13 Nisan 2012 Cuma

İmtihan Dünyası






                                       İmtihan Dünyası


                 Şaka değil, gerçekten imtihandayız!


Herhangi bir resmî işe, üniversiteye girmek veya okulu bitirmek için mini mini imtihanlar için ter döker, kimi zaman, “hayat-memat/ölüm-kalım” meselesi yaparak ölesiye çalışırız. Bazen de imtihanı geçip geçemeyeceğimizin endişesini, heyecanını, korkusunu taşırız.

Bu yoğun çalışma ve duygusal yoğunluklar, istikbal içindir. İstikbal nedir ve nereye kadardır? Bulunduğumuz ömür dakikalarından ötesi, kabir kapısına dek olan süre istikbaldir. Bu, üniversite bittikten sonra en fazla 40-50 sene. Haydi 60 - 80 yıl olsun! Bu eğer istikbal ise; bizi bekleyen sonsuz mutluluk veya azap istikbal değil mi?

Dünyevî istikbal, göz açıp kapayıncaya kadar gelip geçtiğine göre, gerçek ve hiç bitmeyecek sonsuz istikbal bizi dünya imtihanlarından yüz bin kat daha endişelendirmeli, korkutmalı, heyecanlandırmalı veya çalıştırmalı değil mi?

Ama, biz hâlâ, oyunda, oynaştayız. Günümüzü gün ediyor, eğleniyoruz? Cennetle mi müjdelendik ki, neşemizden raksediyoruz? Yoksa, bütün bunlar şaka mı geliyor?

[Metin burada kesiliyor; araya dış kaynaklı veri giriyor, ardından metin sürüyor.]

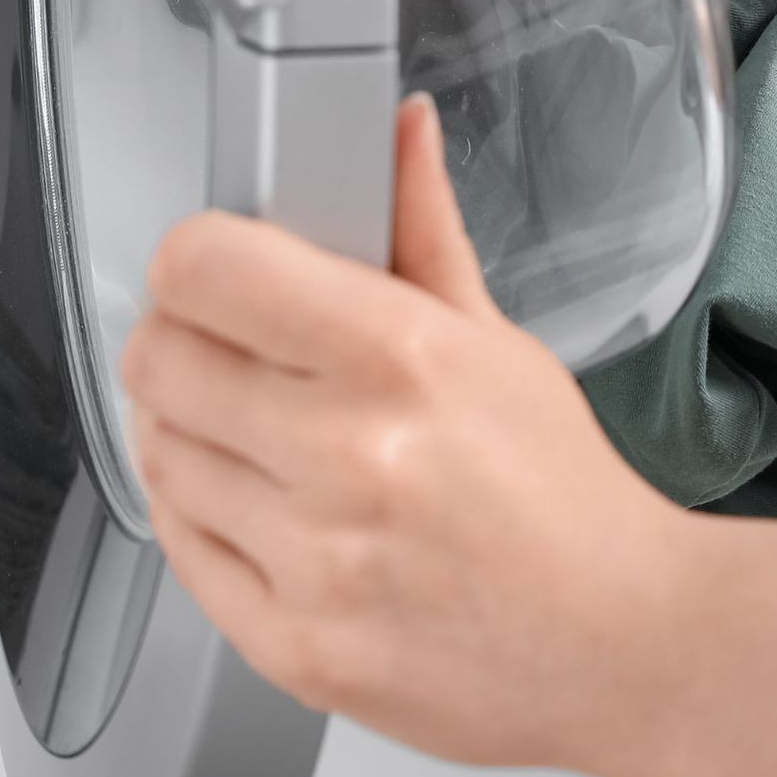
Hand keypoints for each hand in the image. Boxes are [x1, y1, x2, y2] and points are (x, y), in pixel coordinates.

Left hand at [120, 97, 697, 767]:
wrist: (618, 639)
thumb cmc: (564, 490)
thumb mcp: (498, 341)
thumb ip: (422, 229)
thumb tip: (398, 129)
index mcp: (400, 357)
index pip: (205, 269)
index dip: (197, 258)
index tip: (217, 268)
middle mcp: (347, 455)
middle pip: (158, 358)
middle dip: (183, 338)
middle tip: (232, 347)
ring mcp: (312, 558)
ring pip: (160, 452)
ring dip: (192, 428)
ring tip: (262, 432)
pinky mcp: (289, 647)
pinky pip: (180, 551)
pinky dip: (205, 515)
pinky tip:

İmtihan; bilgi ve tecrübenin derecesini; bir de verilen sözün yerine getirilip getirilmediğini tespit işlevi görür. İlâhî imtihan, yüce ruhlar ile sefil ruhları birbirinden ayırır. Tıpkı, diploma almak veya işe girmek isteyenlerin ehil olup olmadıklarını tespit için imtihanlardan geçtikleri gibi; din de elmas ile kömür ruhlu insanları birbirinden ayırt eden bir mihenktir.

Elest Bezmi’nde, yani ruhlarımızın yaratılıp “Ben sizin Rabbiniz değil miyim?” hitabına muhatap olduklarında “Evet Sen bizim Rabbimizsin!” şeklinde verdiğimiz söz için imtihan dünyasına gönderildik. Halıkımızı, Rabbimizi tanıyacağımıza, ihsan ettiği sayısız nimetlere teşekkür edeceğimize dair verdiğimiz sözü/misakı yerine getirip getirmeyeceğimizin denenmesidir.

Melek ve hayvandan da üstün olacak ve pek aşağı derecelere düşebilecek duygular, özellikle “hür irâde” ile donatıldığımıza göre, elbette gelişip olgunlaşmamız için sınanarak imtihana tâbi tutulacağız. Dolayısıyla din/iman, hür irâde çerçevesinde bir imtihan, bir tecrübe, bir müsabaka, İlâhî bir teklif, bir tecrübedir.